Мы систему меняем. К чему заниматься самообманом? Лучше одна выставка Серова, чем 355 показов не пойми кого и для кого.
─ К слову, сколько раз вы сходили на автора “Девочки с персиками” и “Похищения Европы”, Владимир Ростиславович?
─ Трижды, кажется. Был на открытии, сопровождал президента Путина и как-то выбрался за компанию с друзьями, чуть помог им сократить время стояния в очереди.
─ Злоупотребили.
─ Воспользовался.
─ Официально Министерство культуры СССР было создано 15 марта 1953 года, вскоре после смерти вождя народов…
─ Де-факто оно существовало и раньше, но было раздроблено между несколькими ведомствами. Значительная часть функционала совмещалась с образованием и относилась к ведомству просвещения. Такая ситуация существовала и в советской России, вспомним наркома Луначарского, и в царские времена…
─ Март 53-го я упомянул, чтобы спросить о вашем отношении к Сталину и происходящей сегодня его реинкарнации.
─ Неужели он ожил? А если серьезно, отвечу стандартно: с Иосифом Виссарионовичем Джугашвили лично не знаком, поэтому и отношения к нему у меня нет и быть не может. Более того, его совершенно не волнует, что я думаю о нем.

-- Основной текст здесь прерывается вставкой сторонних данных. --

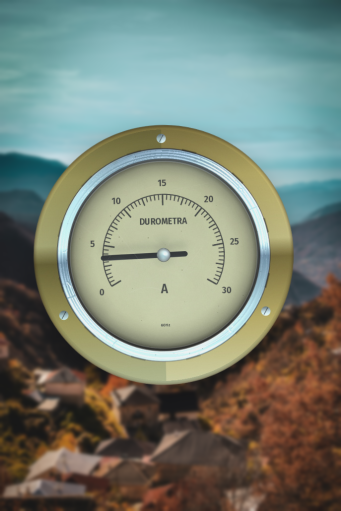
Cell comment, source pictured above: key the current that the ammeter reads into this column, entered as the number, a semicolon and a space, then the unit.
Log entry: 3.5; A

─ Его, наверное, нет, других ─ да.
─ Была сложная эпоха, затронувшая судьбы миллионов людей и всей планеты. Есть фантастические достижения и ужасающие трагедии. Это все – наша история.
─ Это, извините, общие слова. Между тем в разных городах страны открываются музеи Сталина, ставятся ему памятники, 5 марта, в день смерти, к могиле толпами идут сторонники товарища Кобы. Разве это не касается Минкультуры?

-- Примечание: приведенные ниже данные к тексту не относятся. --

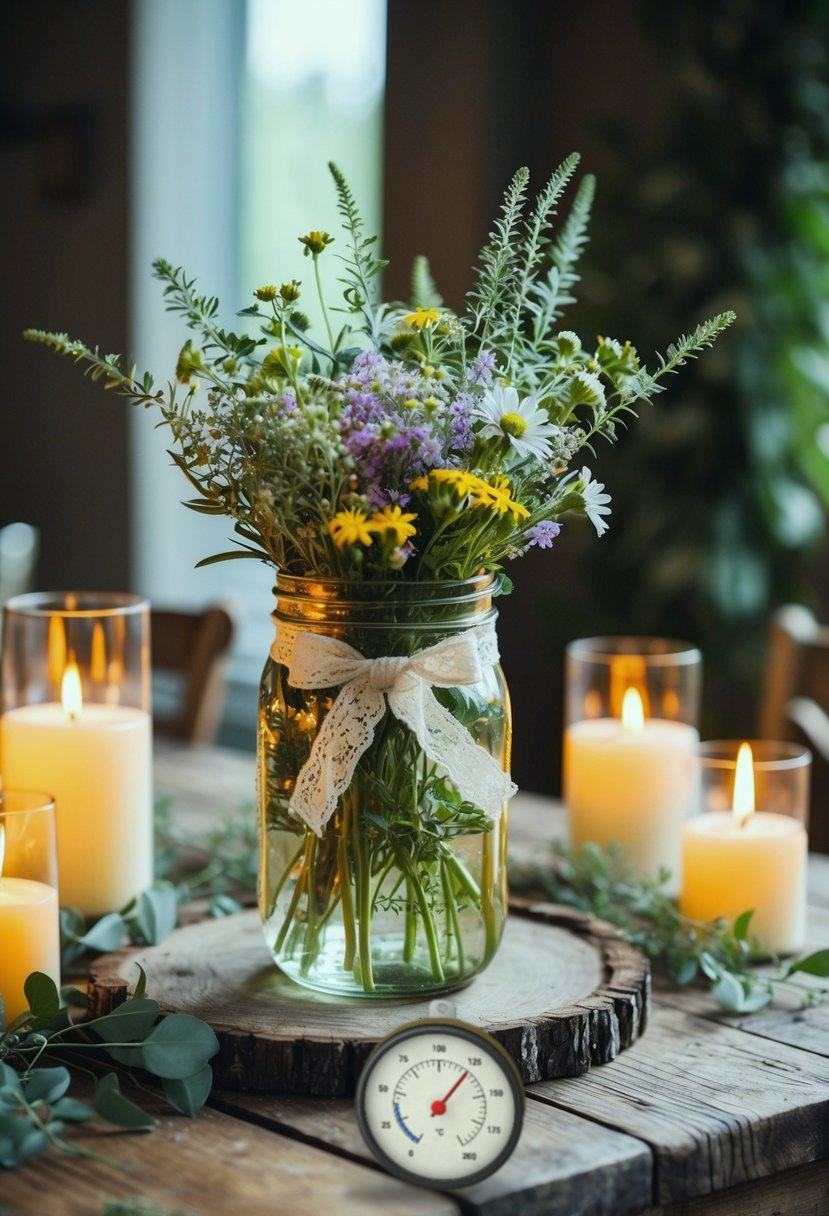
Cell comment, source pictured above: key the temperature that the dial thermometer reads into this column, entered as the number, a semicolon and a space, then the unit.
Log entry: 125; °C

─ Важно понимать: памятник не дает оценку ─ хорошо или плохо, он от слова “память”. Люди помнят. И героическое, и трагическое.
Я вообще против того, чтобы памятники сносили. Кому бы то ни было
Я вообще против того, чтобы памятники сносили. Кому бы то ни было. От того, что убрали памятник Дзержинскому, стало лучше? Это помогло кого-то спасти из подвалов ЧК? Или ─ наоборот ─ подчеркнуло выдающийся вклад Феликса Эдмундовича в борьбу с беспризорностью и наведение порядка на железных дорогах? Нет ведь.
Памятник ─ это и напоминание, какие ошибки не надо повторять, чтобы не заниматься нашей любимой национальной забавой и не наступать на грабли в очередной раз. Считаю, что памятники лучше ставить ─ новые, в честь тех людей или событий, которые оказались в свое время незаслуженно обойдены вниманием, а то и вообще вычеркнуты из истории.